West BloomfieldNovember 12, 2013
Theater students volunteer ‘contamination’ for hospital drill
By Cari DeLamielleure-Scott
C & G Staff Writer
Julia Graham, Jackson Abohasira, Justin Dooley, Nick Kisse, Nicholas Hampton, Erin Pouncy, Ian Belger, Raina Pintamo, Zay Douglas and Emma Kellman show off their patient scrubs after participating in a decontamination drill at Henry Ford West Bloomfield Hospital.
WEST BLOOMFIELD — Henry Ford West Bloomfield Hospital tackles emergency preparation with preparedness drills throughout the year, which is necessary in order to pass their audit to maintain their license to treat patients. Theater students from West Bloomfield High School offered to act as contaminated patients Oct. 17, depicting realistic hazards that included constricted breathing, skin burns and blindness from toxic fumes.
The hazards most likely to occur in West Bloomfield and Oakland County — flooding and power outages — provide a patient surge to the staff, said Ron Hnilica, manager of security, emergency preparedness and parking services at the hospital. This year, the hospital held a mock flooding and decontamination exercise in which pipes leading to a diesel tank broke, exposing the “patients” to fumes and the diesel fuel, itself.
One of the things they learned during Hurricane Katrina was that diesel exposure to the skin will cause blisters; plus, the fumes coming off the water and entering people’s lungs can cause other issues, he said.
Raina Pintamo, an 11th-grade drama student cast in this year’s “To Kill a Mocking Bird,” portrayed a middle-aged woman who had been in contact with the diesel fuel.
“I really enjoyed that they made it seem that it was an actual thing that was happening,” she said. “They didn’t joke around a lot, and they took all the measures that they would take in that contamination.”
Pintamo said that prior to the drill, she was provided with a character description of the middle-aged woman and that coming in contact with the fuel caused burning of the eyes, temporary blindness and breathing complications.
“Basically, I had to walk around with no idea where I was going.
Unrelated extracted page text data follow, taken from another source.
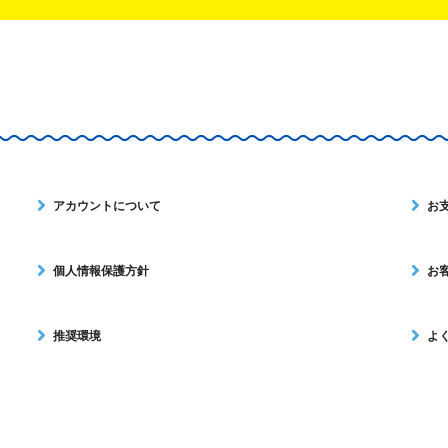
アカウントについて
お
個人情報保護方針
お
推奨環境
よ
I was blinking a lot and stumbled and vocally told them, ‘I can’t see,’” she said. “I was really scared and freaking out a little bit when I first went in there.”
The West Bloomfield drama students have volunteered as “patients” for three years, participating in drills that assist the hospital and give the actors a unique performing experience, said Micah Greene, director of the high school’s theater arts program. The believable roles and realistic training allows the students a chance to work on their improvisation skills and improve their performances, he added.
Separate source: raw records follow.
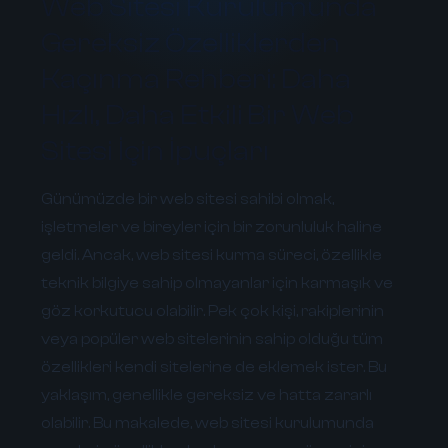
Web Sitesi Kurulumunda
Gereksiz Özelliklerden
Kaçınma Rehberi: Daha
Hızlı, Daha Etkili Bir Web
Sitesi İçin İpuçları
Günümüzde bir web sitesi sahibi olmak,
işletmeler ve bireyler için bir zorunluluk haline
geldi. Ancak, web sitesi kurma süreci, özellikle
teknik bilgiye sahip olmayanlar için karmaşık ve
göz korkutucu olabilir. Pek çok kişi, rakiplerinin
veya popüler web sitelerinin sahip olduğu tüm
özellikleri kendi sitelerine de eklemek ister. Bu
yaklaşım, genellikle gereksiz ve hatta zararlı
olabilir. Bu makalede, web sitesi kurulumunda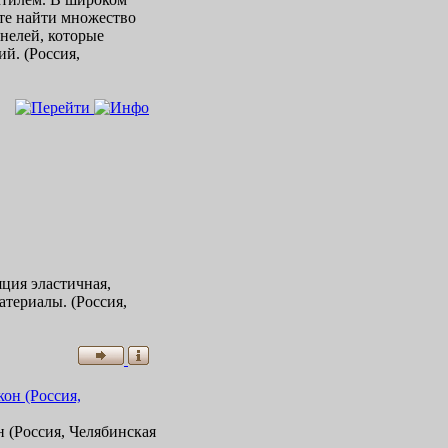
те найти множество
нелей, которые
й. (Россия,
ция эластичная,
териалы. (Россия,
 (Россия, Челябинская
To ensure a realistic setting, the hospital set up stretchers and tents with showers for the students outside the hospital; the students were also hosed down, sanitizing and removing fuel.
“A lot of it was just them asking questions, which I thought was interesting,” Pintamo said. “They kept asking different questions over and over again. … A lot of communication was going on between the doctors, nurses and the people working together.”
Hnilica said that the treatment team and volunteers debriefed and discussed an after-action report, which details the hospital staff’s strong points of the exercise, as well as areas of improvement, following the drill.
Providing the hospital with their observations, the students offered their points of view on how the victims were treated, and according to Hnilica, the doctors said that the students performed well as panic victims.
“I think just the fact that they were working so well together as a team really made it successful,” Pintamo said.
The hospital ran two mock flooding dills — one with the students and one with adult volunteers the night before for the after-hours staff.
“You always have drills. Hopefully, you never have to use them, but you want to be ready if you do,” Hnilica said.